Selain itu, berkembangnya taktik dan strategi menjadi faktor tersendiri mengapa pemain senior masih diperlukan. Sepak bola zaman sekarang terus berkembang dan berevolusi, tidak hanya soal fisik tetapi juga mengenai mampu atau tidaknya para pemain untuk bermain dengan visi atau istilah kasarnya dengan otak.

Hal ini akan menjadi keunggulan bagi para pemain tua, yang meskipun fisik mereka semakin menurun namun mereka dibekali visi permainan yang matang hasil tempaan bertahun-tahun. Selain itu, pengalaman dan jam terbang adalah keunggulan yang dipunyai pemain senior dibanding pemain junior.

Pengalaman menjadi faktor yang membuat para pemain senior menjadi lebih tenang, mampu mengarahkan rekannya, dan menjaga konstentrasi tim saat sedang dalam keadaan yang tidak diunggulkan.

Baca juga: Trequartista dan Para Legendanya

Dengan kata lain, meskipun para pemain muda ini dipenuhi semangat menggebu-gebu dan lapar akan kemenangan, mereka terkadang tidak bisa mengendalikan emosi dan mudah ikut terbawa panasnya pertandingan.
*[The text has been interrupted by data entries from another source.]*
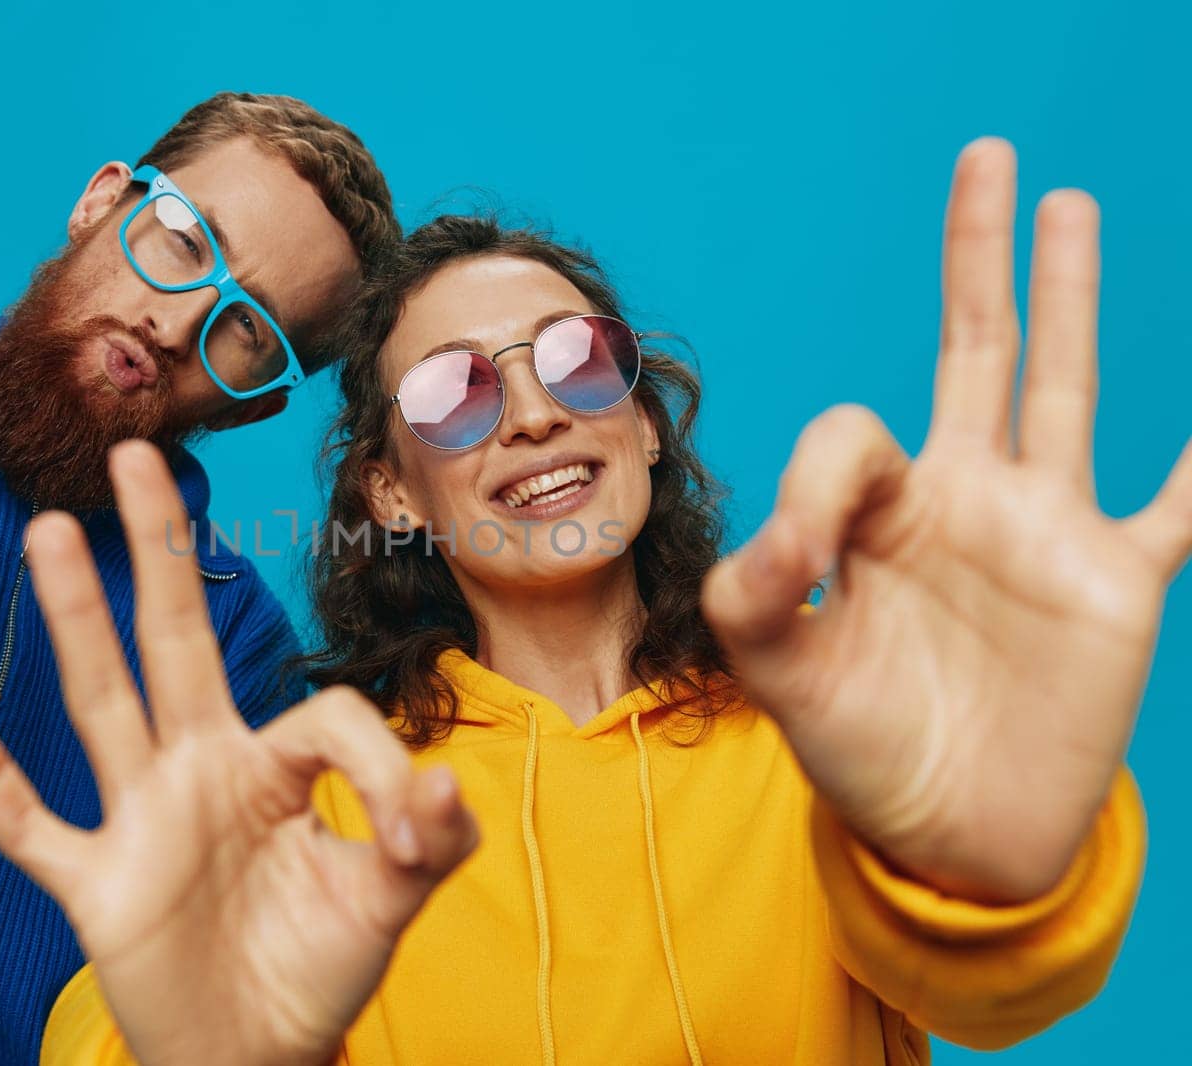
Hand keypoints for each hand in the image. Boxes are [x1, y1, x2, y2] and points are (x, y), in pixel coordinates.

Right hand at [0, 442, 476, 1065]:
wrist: (256, 1055)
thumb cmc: (319, 968)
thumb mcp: (390, 904)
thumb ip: (429, 843)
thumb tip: (445, 785)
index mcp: (274, 767)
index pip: (323, 715)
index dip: (380, 765)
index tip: (410, 834)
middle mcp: (200, 770)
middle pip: (176, 641)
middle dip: (161, 553)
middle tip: (138, 455)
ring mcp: (141, 820)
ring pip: (102, 703)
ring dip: (77, 621)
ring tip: (54, 531)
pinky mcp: (97, 885)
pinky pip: (34, 828)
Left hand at [702, 138, 1189, 903]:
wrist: (944, 836)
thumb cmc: (856, 749)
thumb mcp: (774, 669)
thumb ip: (756, 590)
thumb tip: (787, 536)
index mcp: (875, 513)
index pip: (853, 433)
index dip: (824, 478)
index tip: (808, 561)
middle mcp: (964, 499)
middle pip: (975, 349)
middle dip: (979, 259)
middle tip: (988, 160)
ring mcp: (1045, 531)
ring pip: (1066, 387)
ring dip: (1069, 296)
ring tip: (1065, 206)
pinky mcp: (1117, 583)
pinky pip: (1181, 504)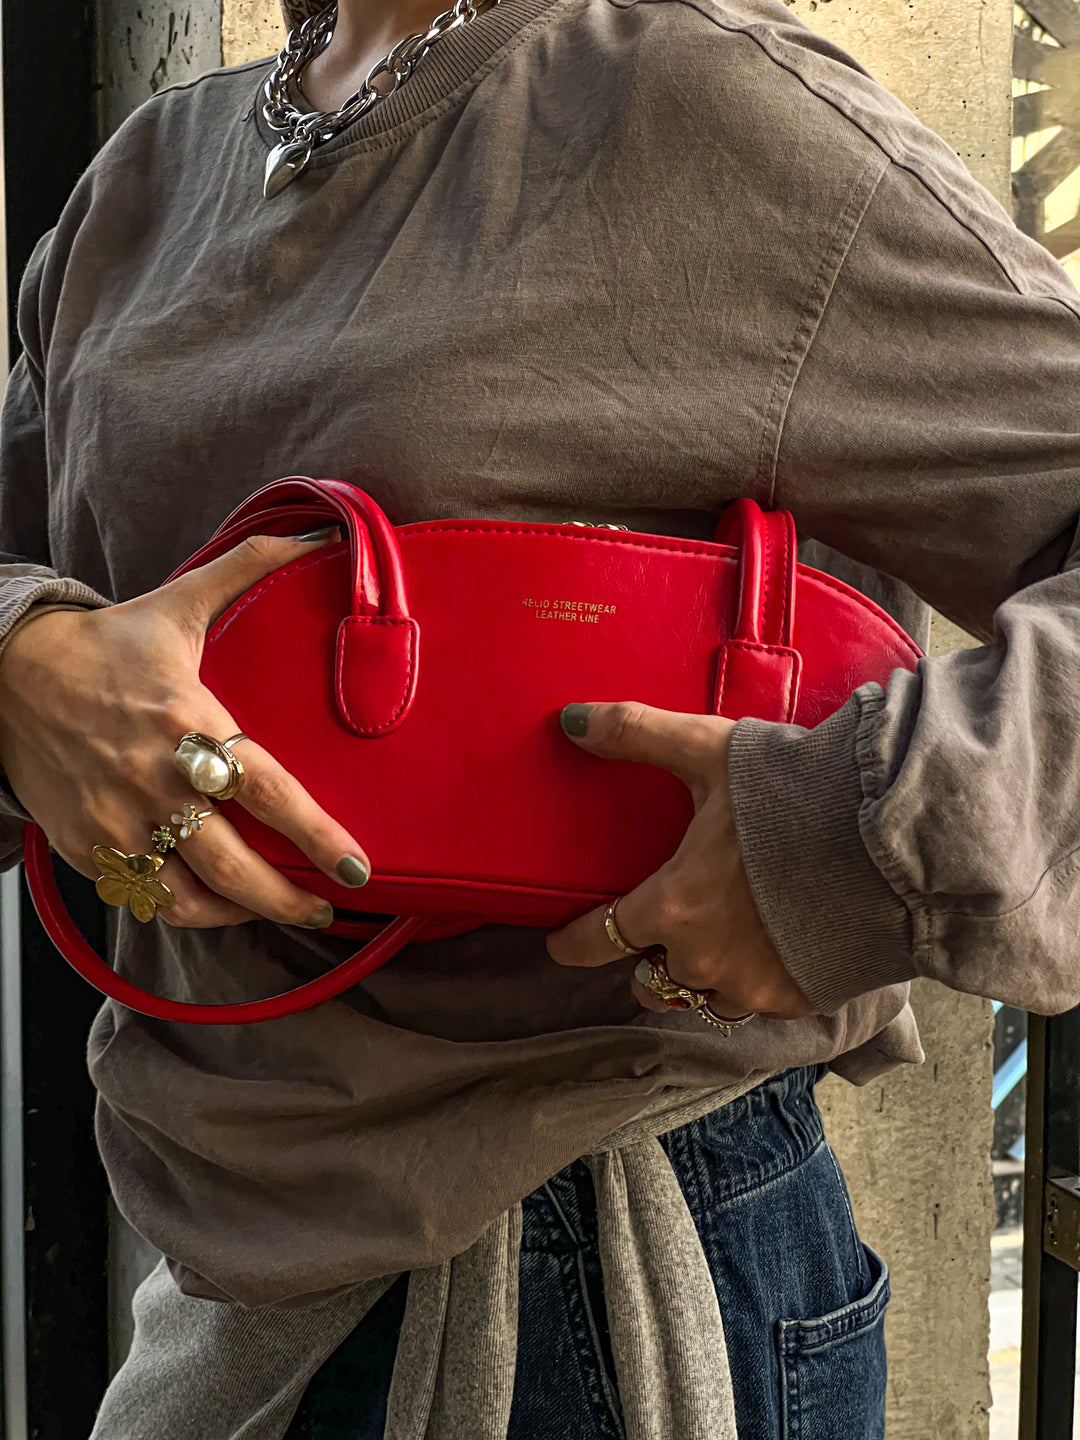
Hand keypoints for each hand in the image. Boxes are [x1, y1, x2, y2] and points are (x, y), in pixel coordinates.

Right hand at [0, 530, 370, 928]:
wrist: (5, 674)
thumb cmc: (107, 643)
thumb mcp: (179, 601)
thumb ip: (250, 568)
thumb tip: (318, 532)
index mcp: (186, 720)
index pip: (269, 791)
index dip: (317, 838)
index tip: (356, 868)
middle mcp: (153, 779)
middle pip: (235, 865)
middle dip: (289, 899)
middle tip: (328, 906)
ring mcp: (116, 820)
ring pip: (190, 897)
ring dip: (243, 913)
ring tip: (280, 908)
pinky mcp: (87, 845)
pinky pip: (148, 897)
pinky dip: (190, 910)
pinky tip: (221, 903)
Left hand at [545, 702, 811, 1019]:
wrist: (890, 835)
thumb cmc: (792, 791)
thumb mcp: (709, 751)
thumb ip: (637, 734)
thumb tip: (572, 719)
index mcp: (674, 907)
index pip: (600, 939)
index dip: (574, 943)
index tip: (561, 945)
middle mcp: (706, 960)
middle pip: (652, 980)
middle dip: (650, 961)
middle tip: (661, 935)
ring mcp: (756, 987)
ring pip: (708, 999)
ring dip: (704, 977)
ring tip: (719, 947)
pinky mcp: (803, 998)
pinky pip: (763, 1005)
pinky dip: (759, 984)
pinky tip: (772, 953)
Dan jika mereka bertindak gegabah atau terprovokasi, mereka akan melakukan tindakan yang merugikan tim. Karena itu hadirnya para senior ini sebagai penyeimbang dan pembimbing di sebuah tim.
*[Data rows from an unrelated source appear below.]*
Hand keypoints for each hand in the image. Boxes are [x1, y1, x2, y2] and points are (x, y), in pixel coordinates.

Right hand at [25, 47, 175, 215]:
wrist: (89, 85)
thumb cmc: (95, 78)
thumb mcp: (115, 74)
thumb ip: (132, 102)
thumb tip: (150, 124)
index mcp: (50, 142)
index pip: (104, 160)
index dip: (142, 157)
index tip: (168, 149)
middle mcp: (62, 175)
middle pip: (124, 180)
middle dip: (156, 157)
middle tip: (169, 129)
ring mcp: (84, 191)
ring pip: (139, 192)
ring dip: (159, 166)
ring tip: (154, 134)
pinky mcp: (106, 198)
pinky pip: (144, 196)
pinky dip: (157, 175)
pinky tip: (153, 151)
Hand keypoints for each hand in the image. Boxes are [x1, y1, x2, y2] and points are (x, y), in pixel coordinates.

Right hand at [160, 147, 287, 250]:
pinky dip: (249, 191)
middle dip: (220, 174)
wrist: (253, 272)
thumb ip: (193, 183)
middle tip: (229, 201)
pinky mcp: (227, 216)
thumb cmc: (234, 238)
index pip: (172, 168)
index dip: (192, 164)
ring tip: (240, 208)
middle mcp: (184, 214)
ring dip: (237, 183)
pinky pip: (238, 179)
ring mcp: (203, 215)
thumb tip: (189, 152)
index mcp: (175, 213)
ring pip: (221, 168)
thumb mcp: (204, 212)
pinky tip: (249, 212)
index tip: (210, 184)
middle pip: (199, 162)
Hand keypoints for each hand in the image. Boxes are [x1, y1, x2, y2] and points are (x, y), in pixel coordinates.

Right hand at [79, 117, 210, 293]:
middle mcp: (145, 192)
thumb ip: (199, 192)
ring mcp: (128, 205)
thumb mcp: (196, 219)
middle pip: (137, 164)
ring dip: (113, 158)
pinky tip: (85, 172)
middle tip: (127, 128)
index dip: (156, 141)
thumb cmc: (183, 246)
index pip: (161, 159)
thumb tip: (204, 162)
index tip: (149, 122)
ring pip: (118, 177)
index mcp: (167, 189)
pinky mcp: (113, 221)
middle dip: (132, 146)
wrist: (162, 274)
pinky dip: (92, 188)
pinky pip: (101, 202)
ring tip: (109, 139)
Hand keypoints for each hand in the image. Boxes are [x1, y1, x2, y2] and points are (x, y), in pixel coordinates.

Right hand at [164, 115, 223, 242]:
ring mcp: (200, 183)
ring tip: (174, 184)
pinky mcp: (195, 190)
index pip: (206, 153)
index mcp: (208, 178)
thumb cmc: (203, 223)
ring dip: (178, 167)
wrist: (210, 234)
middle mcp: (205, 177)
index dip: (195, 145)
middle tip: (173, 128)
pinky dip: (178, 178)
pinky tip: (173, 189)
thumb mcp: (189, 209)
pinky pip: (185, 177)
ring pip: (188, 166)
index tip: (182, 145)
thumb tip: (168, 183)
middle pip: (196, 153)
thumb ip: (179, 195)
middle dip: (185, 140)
Musim ini kita masih bisa melihat beberapa pemain berusia 30-an ke atas masih bermain di level kompetisi teratas dunia. Untuk nama Lionel Messi (32 tahun) dan Cristiano Ronaldo (34 tahun) tentu tidak perlu kita bahas lebih jauh karena mereka diberkahi dengan talenta di atas rata-rata pesepak bola biasa.

Kita bisa melihat Aritz Aduriz (38 tahun) masih bisa membobol gawang Barcelona, Franck Ribery (36 tahun) dengan mudahnya mengobrak-abrik pertahanan AC Milan, ataupun juga David Silva (33 tahun) yang ahli memberikan umpan-umpan manis nan ciamik ke rekannya di Manchester City.
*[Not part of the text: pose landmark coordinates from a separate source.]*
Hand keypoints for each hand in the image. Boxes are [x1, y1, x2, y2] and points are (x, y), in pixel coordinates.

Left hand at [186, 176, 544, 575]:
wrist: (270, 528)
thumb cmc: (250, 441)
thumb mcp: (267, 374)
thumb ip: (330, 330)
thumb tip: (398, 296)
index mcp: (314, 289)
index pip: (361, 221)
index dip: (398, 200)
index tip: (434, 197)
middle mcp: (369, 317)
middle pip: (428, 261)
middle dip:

Dan jika kita runut sampai 10 tahun ke belakang kita tahu nama-nama seperti Francesco Totti, Ryan Giggs, Gianluigi Buffon, Javier Zanetti, hingga Xabi Alonso dengan cerita serupa. Bahkan tak jarang banyak pemain tua yang menemukan sentuhan emas atau puncak permainan saat di usia mendekati pensiun.

Baca juga: Para Meriam Tua di Serie A

Dari contoh di atas tentu banyak pesepak bola yang gagal mempertahankan performa di usia tua dan akhirnya tersingkir oleh pemain yang lebih muda. Seakan itu adalah siklus, yang tua dan tidak mampu bersaing akan tersingkir dengan yang baru dan yang lebih prima.

Namun bagaikan melawan hukum alam, di tengah berbagai keterbatasan para pemain senior ini berusaha untuk bertahan dan beradaptasi di tengah perubahan sepak bola, baik dari segi taktik, teknologi maupun sistem kompetisi. Dari sini kita bisa melihat usaha keras para senior ini agar bisa terus bermain sepak bola dari faktor gizi sampai gaya hidup.

Selain faktor-faktor di atas, ada satu faktor lain yang sangat tidak kalah penting, yang dikemukakan oleh legenda sepak bola Jepang berusia 52 tahun, Kazuyoshi Miura,

“Gairah dan kecintaanku (pada sepak bola) yang membuatku terus maju untuk bermain”

Memang, cinta akan membuat semua terasa awet muda.